▶ TEXTE À LIRE:
De nombreux cas de glossolalie eurent lieu dans ce pays jusqu'en 1900. Dans les dernières décennies du XIXème siècle, les mêmes phénomènes étaient très fréquents dans les mouvements charismatiques, que ce soit en Caroline du Nord ou en Estonie. Il y en eut aussi beaucoup dans les campagnes évangéliques conduites par les Américains Dwight L. Moody et Ira D. Sankey.

Cette vogue mondiale de la glossolalie influença les étudiants du Bethel Bible College, à Topeka, dans le Kansas. Quarante d'entre eux décidèrent que « le baptême par le Saint-Esprit » était « quelque chose qui manquait » à leur expérience religieuse. Le 31 décembre 1900, leur pasteur, C.F. Parham, se trouva en présence d'un étudiant qui lui adressa un flot de paroles inintelligibles. Trente autres cas similaires se produisirent dans les jours qui suivirent.

▶ QUESTIONS À TRAITER:
A – Reproduisez fidèlement le passage du texte sur la glossolalie qui va de « De nombreux cas » à « Ira D. Sankey. ».
B – Répondez aux questions suivantes d'après le texte sur la glossolalie :
(i) Quels Américains conduisirent des campagnes évangéliques marquées par ces phénomènes ?
(ii) Dans quelle ville et dans quel État se trouvait le Bethel Bible College ?
(iii) Combien d'étudiants de ce collège décidèrent que « le baptême par le Saint-Esprit » manquait à leur expérience religieuse ?

▶ DONNÉES ÉTUDIÉES:

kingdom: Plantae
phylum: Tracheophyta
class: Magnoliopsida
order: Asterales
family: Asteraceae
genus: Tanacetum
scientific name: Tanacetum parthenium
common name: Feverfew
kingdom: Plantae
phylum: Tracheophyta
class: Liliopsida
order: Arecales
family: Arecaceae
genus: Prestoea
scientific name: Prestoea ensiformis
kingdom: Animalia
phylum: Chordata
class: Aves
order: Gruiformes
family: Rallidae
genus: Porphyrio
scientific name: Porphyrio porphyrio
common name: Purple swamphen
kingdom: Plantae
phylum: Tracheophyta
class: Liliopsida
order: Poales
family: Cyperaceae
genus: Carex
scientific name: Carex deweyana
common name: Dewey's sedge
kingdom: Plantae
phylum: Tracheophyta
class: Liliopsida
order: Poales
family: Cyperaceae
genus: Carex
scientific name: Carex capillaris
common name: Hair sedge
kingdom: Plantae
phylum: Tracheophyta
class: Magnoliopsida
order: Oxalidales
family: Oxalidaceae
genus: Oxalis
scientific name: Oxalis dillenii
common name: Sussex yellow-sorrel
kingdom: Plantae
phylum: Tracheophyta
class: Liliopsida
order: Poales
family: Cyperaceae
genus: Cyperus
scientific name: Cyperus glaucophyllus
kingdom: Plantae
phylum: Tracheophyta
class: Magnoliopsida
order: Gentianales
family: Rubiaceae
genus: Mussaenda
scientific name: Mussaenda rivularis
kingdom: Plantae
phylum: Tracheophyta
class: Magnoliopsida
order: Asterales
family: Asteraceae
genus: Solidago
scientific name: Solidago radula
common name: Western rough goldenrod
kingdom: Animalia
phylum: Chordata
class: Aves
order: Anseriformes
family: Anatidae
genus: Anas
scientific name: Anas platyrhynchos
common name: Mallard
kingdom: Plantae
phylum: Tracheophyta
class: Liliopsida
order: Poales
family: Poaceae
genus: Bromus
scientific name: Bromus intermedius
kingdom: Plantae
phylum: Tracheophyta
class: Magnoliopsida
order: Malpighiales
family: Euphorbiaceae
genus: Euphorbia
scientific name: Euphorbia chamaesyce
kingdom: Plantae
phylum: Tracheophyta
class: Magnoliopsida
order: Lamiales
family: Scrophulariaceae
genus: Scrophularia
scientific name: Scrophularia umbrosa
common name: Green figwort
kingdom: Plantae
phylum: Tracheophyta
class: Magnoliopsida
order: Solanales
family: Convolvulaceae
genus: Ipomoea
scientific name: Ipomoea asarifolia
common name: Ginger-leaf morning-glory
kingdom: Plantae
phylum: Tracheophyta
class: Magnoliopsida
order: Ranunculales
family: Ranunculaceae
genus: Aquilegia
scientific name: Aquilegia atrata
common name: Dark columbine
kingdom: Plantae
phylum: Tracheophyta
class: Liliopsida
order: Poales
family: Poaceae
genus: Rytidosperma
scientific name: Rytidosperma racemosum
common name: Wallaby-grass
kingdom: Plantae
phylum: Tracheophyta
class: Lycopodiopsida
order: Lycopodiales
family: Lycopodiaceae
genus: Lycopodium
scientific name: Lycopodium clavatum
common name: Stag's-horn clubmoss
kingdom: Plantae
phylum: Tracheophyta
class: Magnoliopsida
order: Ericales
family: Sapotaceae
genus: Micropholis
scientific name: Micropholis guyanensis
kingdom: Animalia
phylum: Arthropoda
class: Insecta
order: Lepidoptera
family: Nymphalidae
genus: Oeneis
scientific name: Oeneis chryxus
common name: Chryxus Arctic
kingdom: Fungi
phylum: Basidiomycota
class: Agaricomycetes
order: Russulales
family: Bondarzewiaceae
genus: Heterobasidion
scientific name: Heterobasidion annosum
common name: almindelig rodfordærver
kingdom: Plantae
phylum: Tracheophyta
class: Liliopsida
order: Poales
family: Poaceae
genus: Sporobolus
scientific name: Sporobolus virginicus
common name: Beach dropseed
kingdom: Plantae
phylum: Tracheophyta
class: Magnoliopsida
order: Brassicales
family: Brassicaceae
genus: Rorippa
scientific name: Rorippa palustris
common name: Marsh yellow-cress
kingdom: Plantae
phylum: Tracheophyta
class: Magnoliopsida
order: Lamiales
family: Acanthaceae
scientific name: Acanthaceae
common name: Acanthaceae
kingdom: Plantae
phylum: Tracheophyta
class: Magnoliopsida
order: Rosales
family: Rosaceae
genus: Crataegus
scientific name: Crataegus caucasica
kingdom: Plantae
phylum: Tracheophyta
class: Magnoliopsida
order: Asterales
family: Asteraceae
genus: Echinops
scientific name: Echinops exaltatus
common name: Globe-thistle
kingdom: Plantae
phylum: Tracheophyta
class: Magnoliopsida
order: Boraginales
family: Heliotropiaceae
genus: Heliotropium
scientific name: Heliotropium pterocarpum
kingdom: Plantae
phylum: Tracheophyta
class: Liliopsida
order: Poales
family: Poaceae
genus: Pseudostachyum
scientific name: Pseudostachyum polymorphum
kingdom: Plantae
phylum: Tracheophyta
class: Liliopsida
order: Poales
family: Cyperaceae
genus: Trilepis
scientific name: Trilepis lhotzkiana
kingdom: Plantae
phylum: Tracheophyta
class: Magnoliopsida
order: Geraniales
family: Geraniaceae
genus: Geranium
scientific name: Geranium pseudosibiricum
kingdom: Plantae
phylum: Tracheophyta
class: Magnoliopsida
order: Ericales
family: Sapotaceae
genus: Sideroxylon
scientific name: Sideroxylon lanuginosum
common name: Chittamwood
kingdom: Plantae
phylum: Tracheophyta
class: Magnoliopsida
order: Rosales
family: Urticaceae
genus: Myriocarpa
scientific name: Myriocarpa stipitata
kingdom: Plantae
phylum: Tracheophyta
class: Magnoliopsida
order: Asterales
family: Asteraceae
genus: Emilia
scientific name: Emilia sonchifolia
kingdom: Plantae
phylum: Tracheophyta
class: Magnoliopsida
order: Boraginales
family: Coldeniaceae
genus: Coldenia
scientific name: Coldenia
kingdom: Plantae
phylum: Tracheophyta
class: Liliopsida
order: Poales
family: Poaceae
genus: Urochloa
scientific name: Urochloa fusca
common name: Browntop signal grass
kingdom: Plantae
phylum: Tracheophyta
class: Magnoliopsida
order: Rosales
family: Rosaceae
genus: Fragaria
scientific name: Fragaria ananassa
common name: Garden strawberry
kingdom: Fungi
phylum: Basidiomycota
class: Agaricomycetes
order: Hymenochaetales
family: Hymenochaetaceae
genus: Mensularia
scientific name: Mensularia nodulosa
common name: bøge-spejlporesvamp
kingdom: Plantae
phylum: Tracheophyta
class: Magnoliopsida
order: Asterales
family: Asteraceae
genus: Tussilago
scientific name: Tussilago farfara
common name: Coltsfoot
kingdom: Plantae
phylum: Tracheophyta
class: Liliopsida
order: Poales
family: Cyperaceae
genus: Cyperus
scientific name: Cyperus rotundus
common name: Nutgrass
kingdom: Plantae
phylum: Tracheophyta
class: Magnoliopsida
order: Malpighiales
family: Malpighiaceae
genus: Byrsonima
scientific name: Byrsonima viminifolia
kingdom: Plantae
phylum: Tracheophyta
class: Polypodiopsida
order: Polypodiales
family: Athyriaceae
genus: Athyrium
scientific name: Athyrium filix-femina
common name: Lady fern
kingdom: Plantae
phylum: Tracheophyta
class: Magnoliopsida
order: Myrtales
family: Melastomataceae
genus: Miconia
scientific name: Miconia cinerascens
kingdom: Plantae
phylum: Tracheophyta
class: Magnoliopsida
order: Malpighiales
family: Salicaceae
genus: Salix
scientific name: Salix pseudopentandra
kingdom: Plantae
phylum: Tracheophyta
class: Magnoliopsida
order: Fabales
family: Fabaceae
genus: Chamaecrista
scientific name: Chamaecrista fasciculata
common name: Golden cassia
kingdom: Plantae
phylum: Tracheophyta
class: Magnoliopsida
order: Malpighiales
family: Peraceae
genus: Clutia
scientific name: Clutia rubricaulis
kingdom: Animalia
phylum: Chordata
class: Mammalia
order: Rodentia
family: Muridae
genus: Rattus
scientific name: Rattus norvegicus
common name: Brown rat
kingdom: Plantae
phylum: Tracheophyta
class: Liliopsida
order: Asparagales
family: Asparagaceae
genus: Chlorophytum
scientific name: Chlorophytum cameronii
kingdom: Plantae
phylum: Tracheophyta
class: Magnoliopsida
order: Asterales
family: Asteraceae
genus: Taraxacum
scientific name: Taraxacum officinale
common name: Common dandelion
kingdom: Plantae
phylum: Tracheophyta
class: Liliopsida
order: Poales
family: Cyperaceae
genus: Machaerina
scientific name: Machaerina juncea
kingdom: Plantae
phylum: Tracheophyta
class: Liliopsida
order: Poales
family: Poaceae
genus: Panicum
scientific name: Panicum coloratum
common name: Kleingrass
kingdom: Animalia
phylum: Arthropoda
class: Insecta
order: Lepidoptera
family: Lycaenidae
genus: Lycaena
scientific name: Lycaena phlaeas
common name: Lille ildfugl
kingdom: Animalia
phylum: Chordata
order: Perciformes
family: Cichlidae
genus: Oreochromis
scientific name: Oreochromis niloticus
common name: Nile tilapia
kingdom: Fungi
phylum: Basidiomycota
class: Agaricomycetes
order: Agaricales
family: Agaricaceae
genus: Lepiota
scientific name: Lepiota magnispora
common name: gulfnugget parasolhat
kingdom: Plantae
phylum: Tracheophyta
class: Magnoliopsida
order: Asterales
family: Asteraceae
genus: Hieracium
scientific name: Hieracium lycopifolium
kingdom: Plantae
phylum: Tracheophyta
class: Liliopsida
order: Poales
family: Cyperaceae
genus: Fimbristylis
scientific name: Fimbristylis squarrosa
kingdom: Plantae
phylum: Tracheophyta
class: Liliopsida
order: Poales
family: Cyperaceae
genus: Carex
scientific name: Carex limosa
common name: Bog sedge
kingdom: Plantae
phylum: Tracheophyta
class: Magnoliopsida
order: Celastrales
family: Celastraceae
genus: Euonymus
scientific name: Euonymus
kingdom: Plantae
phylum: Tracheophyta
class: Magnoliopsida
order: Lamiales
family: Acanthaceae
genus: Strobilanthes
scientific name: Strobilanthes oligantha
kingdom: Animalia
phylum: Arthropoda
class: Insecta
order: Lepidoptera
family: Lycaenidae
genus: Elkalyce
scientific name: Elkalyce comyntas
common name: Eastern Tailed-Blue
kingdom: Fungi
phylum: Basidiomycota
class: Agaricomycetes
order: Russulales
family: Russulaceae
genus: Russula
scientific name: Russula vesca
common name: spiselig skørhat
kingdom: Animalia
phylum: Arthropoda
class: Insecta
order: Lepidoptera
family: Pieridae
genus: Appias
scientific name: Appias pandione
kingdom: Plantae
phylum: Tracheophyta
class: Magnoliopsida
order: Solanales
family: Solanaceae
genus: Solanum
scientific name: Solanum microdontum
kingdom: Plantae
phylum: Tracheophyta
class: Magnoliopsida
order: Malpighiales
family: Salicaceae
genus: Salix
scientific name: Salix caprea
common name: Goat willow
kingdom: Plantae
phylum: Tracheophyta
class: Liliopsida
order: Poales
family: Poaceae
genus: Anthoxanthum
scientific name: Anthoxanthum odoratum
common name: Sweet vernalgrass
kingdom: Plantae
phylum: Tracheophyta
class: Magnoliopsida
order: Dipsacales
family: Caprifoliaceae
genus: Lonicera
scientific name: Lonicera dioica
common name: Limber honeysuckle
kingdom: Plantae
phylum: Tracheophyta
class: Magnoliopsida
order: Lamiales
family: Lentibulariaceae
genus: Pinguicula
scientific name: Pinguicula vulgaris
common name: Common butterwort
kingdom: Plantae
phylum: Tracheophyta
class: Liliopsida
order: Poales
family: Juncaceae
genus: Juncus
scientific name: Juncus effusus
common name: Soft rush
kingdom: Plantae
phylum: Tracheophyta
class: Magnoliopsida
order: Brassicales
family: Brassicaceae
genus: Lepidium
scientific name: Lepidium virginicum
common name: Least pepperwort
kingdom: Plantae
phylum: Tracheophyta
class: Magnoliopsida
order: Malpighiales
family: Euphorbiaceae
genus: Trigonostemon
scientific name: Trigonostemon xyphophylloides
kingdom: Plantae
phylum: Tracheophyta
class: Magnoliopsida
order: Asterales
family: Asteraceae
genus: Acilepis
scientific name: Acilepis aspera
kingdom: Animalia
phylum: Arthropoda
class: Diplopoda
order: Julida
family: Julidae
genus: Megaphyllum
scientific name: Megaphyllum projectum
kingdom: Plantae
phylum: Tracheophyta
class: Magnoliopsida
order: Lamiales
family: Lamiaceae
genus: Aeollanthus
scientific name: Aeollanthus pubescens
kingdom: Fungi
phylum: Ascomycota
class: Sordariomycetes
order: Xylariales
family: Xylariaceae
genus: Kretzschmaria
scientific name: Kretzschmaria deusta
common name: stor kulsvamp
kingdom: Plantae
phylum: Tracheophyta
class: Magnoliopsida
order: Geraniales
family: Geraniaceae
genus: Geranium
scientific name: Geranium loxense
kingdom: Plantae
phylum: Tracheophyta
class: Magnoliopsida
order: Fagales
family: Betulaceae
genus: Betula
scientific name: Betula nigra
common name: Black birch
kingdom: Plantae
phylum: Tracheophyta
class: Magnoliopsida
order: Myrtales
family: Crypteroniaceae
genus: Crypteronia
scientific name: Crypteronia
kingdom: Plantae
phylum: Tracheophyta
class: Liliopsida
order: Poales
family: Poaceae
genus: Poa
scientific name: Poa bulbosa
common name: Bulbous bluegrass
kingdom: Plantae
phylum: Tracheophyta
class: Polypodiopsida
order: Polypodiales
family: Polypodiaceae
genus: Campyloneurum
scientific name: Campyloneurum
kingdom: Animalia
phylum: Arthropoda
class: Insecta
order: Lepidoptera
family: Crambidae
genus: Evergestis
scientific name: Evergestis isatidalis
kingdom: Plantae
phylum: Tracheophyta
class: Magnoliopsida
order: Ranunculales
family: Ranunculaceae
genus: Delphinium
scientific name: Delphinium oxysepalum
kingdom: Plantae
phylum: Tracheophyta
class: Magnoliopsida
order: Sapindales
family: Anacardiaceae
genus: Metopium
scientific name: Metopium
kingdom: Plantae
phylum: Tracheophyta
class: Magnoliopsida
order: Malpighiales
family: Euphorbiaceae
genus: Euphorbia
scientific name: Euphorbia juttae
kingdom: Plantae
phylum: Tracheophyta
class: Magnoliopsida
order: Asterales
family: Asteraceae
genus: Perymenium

▶ RÉPONSES PAR EXERCICE:
A –
De nombreux cas de glossolalie eurent lieu dans ce pays jusqu'en 1900. Dans les dernières décennies du XIXème siècle, les mêmes phénomènes étaient très fréquents dans les mouvements charismatiques, que ce soit en Caroline du Nord ou en Estonie. Il y en eut aussi beaucoup dans les campagnes évangéliques conduites par les Américains Dwight L. Moody et Ira D. Sankey.

B –
(i) Dwight L. Moody et Ira D. Sankey.
(ii) À Topeka, dans le Kansas.
(iii) Quarante.